È in Toscana, massime in Firenze, che si forma questa coscienza dell'arte.
Il volgare, venuto già a grande perfezione, era parlato e scritto con
una proprietà e una grazia, di cui non era esempio in nessuna parte
d'Italia. Se i poeti superficiali dispiacevano a Bologna, i poeti incolti
e rozzi non piacevano a Firenze. A lungo andare non vi poterono essere
tollerati Guittone e Brunetto, e sorgeva la nuova scuola, la quale,
se a Bologna significava scienza, a Firenze significava «arte».
Questo primo svegliarsi di una coscienza artistica è già notato in Cino.

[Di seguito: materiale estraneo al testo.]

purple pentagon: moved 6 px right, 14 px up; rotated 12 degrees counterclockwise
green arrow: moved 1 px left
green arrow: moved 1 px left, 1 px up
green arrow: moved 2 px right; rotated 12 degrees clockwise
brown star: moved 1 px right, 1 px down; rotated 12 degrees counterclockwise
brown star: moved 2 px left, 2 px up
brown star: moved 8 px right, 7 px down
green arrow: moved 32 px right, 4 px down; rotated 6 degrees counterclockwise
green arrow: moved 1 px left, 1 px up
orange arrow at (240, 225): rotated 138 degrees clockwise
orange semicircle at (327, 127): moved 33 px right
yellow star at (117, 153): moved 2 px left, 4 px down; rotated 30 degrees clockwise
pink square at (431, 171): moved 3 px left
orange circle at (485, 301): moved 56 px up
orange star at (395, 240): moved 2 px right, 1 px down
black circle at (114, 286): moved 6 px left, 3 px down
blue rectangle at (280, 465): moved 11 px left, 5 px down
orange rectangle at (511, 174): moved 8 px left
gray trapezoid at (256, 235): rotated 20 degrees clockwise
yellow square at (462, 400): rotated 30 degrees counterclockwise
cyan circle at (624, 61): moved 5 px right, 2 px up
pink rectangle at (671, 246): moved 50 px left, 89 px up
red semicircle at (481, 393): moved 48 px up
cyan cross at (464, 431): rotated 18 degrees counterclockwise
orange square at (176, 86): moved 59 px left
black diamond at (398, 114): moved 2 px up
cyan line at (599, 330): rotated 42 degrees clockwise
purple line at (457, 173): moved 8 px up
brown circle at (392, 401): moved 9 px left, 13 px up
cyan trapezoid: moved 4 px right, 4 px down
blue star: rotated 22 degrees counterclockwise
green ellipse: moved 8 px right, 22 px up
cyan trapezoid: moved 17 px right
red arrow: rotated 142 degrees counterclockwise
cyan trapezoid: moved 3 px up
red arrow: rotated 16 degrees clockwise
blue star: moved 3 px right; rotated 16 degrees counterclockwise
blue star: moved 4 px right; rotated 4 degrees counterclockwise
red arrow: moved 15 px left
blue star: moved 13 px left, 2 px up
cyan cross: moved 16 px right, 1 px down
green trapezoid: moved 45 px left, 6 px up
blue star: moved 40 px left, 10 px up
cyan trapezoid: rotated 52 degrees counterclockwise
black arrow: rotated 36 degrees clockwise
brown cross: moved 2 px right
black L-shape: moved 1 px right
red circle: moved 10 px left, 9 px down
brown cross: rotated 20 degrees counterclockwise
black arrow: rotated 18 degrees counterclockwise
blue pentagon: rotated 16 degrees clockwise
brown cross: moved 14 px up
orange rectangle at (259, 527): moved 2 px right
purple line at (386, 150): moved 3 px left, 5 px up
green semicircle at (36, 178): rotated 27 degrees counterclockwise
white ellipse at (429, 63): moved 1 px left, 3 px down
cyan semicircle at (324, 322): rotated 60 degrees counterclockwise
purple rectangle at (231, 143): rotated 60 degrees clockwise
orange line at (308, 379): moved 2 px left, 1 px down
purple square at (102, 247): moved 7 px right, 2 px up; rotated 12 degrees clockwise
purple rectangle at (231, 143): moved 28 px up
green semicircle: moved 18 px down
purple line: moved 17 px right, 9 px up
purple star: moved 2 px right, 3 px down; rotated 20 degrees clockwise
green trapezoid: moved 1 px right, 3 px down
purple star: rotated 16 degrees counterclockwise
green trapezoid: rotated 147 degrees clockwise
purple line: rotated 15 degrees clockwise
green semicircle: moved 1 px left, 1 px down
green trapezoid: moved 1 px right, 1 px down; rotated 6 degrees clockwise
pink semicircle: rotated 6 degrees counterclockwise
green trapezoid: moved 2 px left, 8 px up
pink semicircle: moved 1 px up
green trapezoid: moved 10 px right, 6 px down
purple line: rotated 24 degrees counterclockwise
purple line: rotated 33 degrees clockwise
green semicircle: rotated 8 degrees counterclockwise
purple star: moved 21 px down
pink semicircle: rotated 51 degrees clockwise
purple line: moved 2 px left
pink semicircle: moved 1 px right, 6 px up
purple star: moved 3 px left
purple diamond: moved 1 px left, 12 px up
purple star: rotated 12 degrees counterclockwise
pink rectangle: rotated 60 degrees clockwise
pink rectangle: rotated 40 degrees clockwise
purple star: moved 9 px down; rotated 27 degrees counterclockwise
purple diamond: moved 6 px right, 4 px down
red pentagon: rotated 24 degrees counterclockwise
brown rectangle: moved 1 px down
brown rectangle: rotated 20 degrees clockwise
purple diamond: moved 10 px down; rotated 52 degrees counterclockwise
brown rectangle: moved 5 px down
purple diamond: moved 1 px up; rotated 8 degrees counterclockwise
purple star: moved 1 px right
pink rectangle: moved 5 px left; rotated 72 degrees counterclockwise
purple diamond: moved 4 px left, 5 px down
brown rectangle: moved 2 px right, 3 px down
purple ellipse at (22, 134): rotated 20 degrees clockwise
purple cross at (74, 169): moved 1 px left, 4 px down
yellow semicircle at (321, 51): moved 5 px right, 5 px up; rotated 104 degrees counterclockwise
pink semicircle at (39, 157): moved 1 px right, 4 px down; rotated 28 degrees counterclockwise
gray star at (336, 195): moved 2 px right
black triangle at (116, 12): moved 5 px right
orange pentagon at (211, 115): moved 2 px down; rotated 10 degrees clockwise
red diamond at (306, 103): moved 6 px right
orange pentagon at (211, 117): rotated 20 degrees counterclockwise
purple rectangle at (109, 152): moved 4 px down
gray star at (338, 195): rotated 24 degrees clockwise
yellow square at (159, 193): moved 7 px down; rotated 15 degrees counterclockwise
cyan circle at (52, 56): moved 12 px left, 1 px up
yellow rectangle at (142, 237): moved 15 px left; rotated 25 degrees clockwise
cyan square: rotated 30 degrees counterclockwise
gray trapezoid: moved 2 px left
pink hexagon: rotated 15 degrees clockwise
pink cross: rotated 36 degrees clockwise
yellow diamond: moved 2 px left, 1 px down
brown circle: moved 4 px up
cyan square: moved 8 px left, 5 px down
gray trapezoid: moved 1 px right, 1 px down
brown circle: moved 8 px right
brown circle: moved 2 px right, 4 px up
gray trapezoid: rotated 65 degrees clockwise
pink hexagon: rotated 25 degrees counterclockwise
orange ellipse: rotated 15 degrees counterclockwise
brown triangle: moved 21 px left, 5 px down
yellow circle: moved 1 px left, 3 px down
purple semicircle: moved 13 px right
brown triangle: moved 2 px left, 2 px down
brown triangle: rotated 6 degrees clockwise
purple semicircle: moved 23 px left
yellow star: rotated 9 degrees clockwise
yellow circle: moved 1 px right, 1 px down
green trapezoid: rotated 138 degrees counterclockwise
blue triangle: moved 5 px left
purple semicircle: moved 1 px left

Egli scrive con manifesta intenzione di far rime polite e leggiadre,
e cerca non solo la proprietà, ma anche la venustà del dire. Aveva animo
gentile e affettuoso, e orecchio musicale. Se a lui manca l'evidenza
e l'efficacia, virtù della forza, non gli fa difetto la melodia e l'eleganza,
con una certa vena di tenerezza. Fu il precursore del grande suo discepolo,
Francesco Petrarca.
Ecco un esempio della sua maniera:
Poichè saziar non posso gli occhi miei
di guardare a Madonna il suo bel viso,
mireròl tanto fiso
ch'io diverrò beato lei guardando.
A guisa di Angel che di sua natura
stando su in altura divien beato sol vedendo Iddio;
così, essendo umana creatura,
guardando la figura
di questa donna, che tiene il cor mio,
potrei beato divenir qui io.
Raccomando agli studiosi la canzone sugli occhi della
sua donna, che ispirò le tre sorelle del Petrarca, il quale ne imitò
anche la fine, che è piena di grazia:
Or se prendete a noia
lo mio amor, occhi d'amor rubegli,
foste per comun ben stati men begli.
Agli occhi della forte mia nemica
fa', canzon, che tu dica:
- Poi che veder voi stessi non possete,
vedete in altri almen quel che voi sète. -
E ci ha pure parecchi sonetti, dove Cino in luogo di
filosofare e sottilizzare si contenta di rappresentare con semplicità
il suo stato, e sono teneri ed affettuosi. Meno apparisce dotto, e più
si rivela artista.
La coscienza artistica si mostra in Cino nelle qualità tecniche ed esteriori
della forma. La sua principale industria è di sviluppare gli elementi
musicali della lingua e del verso, nè fino a quel tempo la lingua sonò
sì dolce in nessun poeta, rendendo imagine di un bel marmo polito, da
cui sia rimossa ogni asprezza e ineguaglianza Ma qualità più serie e
più profonde si rivelano in Guido Cavalcanti. Anche in lui la perfezion
tecnica è somma, anzi in lui è scienza. Innamorato della lingua natia,
pose ogni studio a dirozzarla, e fissarla, e scrisse una gramatica e
un'arte del dire. Egli, nota Filippo Villani, dilettandosi degli studi
rettorici, essa arte in composizioni di rime volgari elegantemente e
artificiosamente tradusse. Di che si vede quanta impressione dovè fare
su' contemporanei di Guittone e Brunetto Latini tanto e sì nuovo artificio
spiegato come scienza e applicato come arte. Così Guido divenne il capo
della nuova scuola, il creatore del nuovo stile, e oscurò Guido Guinicelli:
Così ha tolto l'uno all'altro Guido
la gloria della lingua.
Ma la gloria della lingua non bastava a Guido, a cui
lingua e poesia erano cose accessorie, semplici ornamenti: sostanza
era la filosofia. Perciò aveva a disdegno Virgilio, parendogli, dice
il Boccaccio, «la filosofia, siccome ella è, da molto più che la poesia».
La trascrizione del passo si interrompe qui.